The Tale of Thomas Dudley

The story is set in Treverro, a fictional fishing village in Cornwall during the late 18th Century. Edward Dalton is an artist/ writer who finds a letter addressed to Thomas Dudley, Customs Officer and previous occupant. Intrigued by the architecture, local legends and other hidden letters, Dalton soon discovers the village is holding a secret.

My practice explores the idea of immersive narrative environments by combining 2D visual language and text into handmade 3D models. I am working to the concept of deception, where narrative triggers embedded in the illustrations, text and model reveal the secrets of Thomas Dudley. The story is non linear and the audience can ‘walk’ freely around the environment. The model holds a level of interaction in which the audience can pull out walls, lift rooftops and open pieces of furniture to find narrative clues.

I have a passion for history and period architecture and although this story is fictional, through extensive research I have tried to make it as authentic to the period as possible.

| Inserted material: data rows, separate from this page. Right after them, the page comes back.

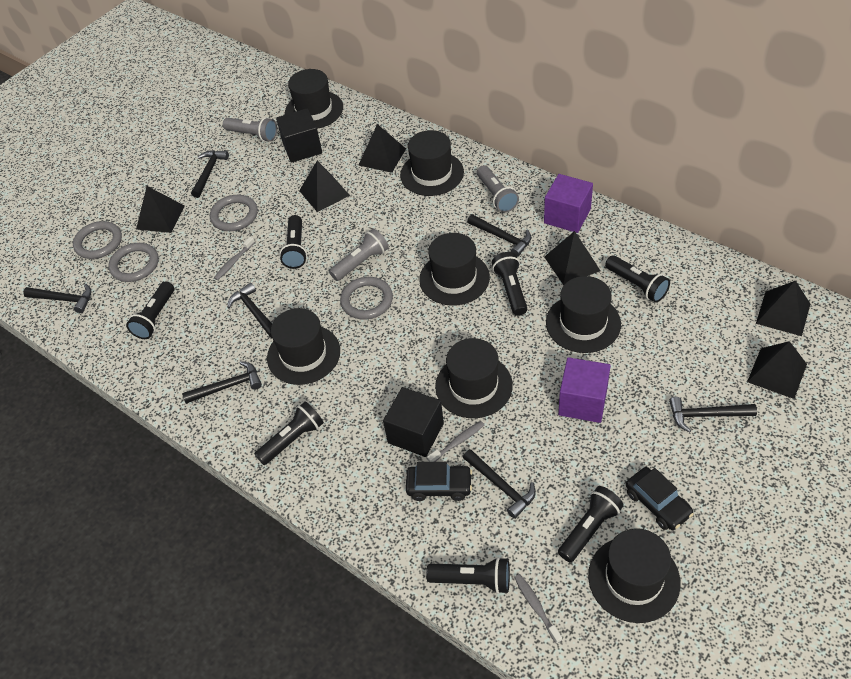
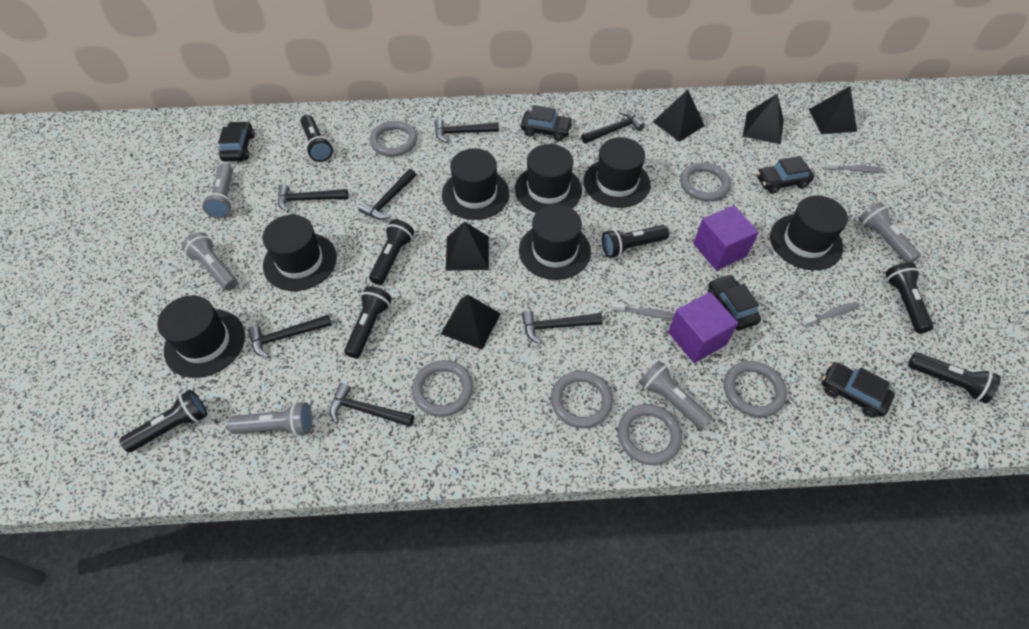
black car: 2 -> 5
black cube: 2 -> 0
black pyramid: 6 -> 5
grey flashlight: 3 -> 5
grey ring: 4 -> 6

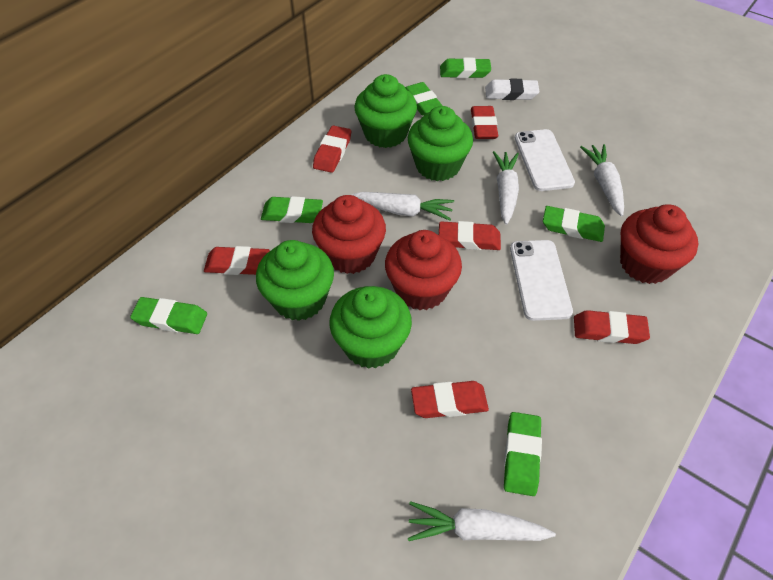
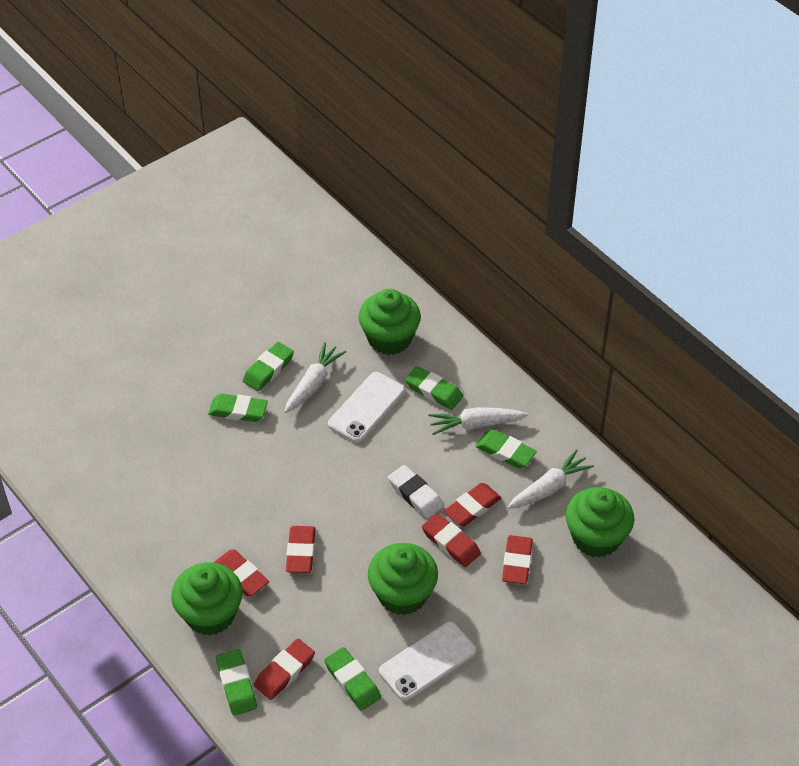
red cupcake: 3 -> 0
white carrot: 4 -> 3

The piece is a concept idea for interactive narrative and I can see it working well within an exhibition space for local museums and heritage industries. I plan to further develop the narrative story after the MA course.

Eddie Camm

Rebecca K Jones

My work is motivated by storytelling and characterisation. Part of this is expressing journey, experience and individual character traits. I enjoy exploring the contrast between the everyday with the imaginary and fictitious. In my narratives I incorporate elements of the everyday to express a familiar world within which the fantastical is possible. Sometimes, I find this spills into the humorous.

Throughout this book, I try to speak about how our minds work and what we perceive.  By trying to pin down how thought and imaginary experience occurs, I hope to create new realities on paper. With my drawings and narratives I want to suggest not just what is seen, but also imply the world of the unseen.

I am inspired by the scope for variation that has occurred in recent years for the graphic novel. In the age of Authorial Illustration, it is inspiring to know that our reading material is becoming ever more varied, and I want to make sure that my work is a part of this diversity.


Rebecca K Jones

John Kilburn

‘He was as tall as a 6 foot 3 inch tree’ – Jack Bross.

 John spends a great deal of time worrying about consciousness, the absurd and why we seem to find it all so funny. The rest of the time he spends drawing pictures, cutting things out and sticking things together. Occasionally he does all of these things at the same time, which makes him laugh, almost uncontrollably and sometimes for several hours.

John finds it useful to engage with formal practice and structures such as typography, screen printing, paper engineering and prose as these create a playground for his expressive and cartoonish tendencies whilst preventing them from running wild and possibly getting into trouble. In the event that these tendencies do escape it can be a long and tedious expedition to get them all back in the pen with the door firmly shut.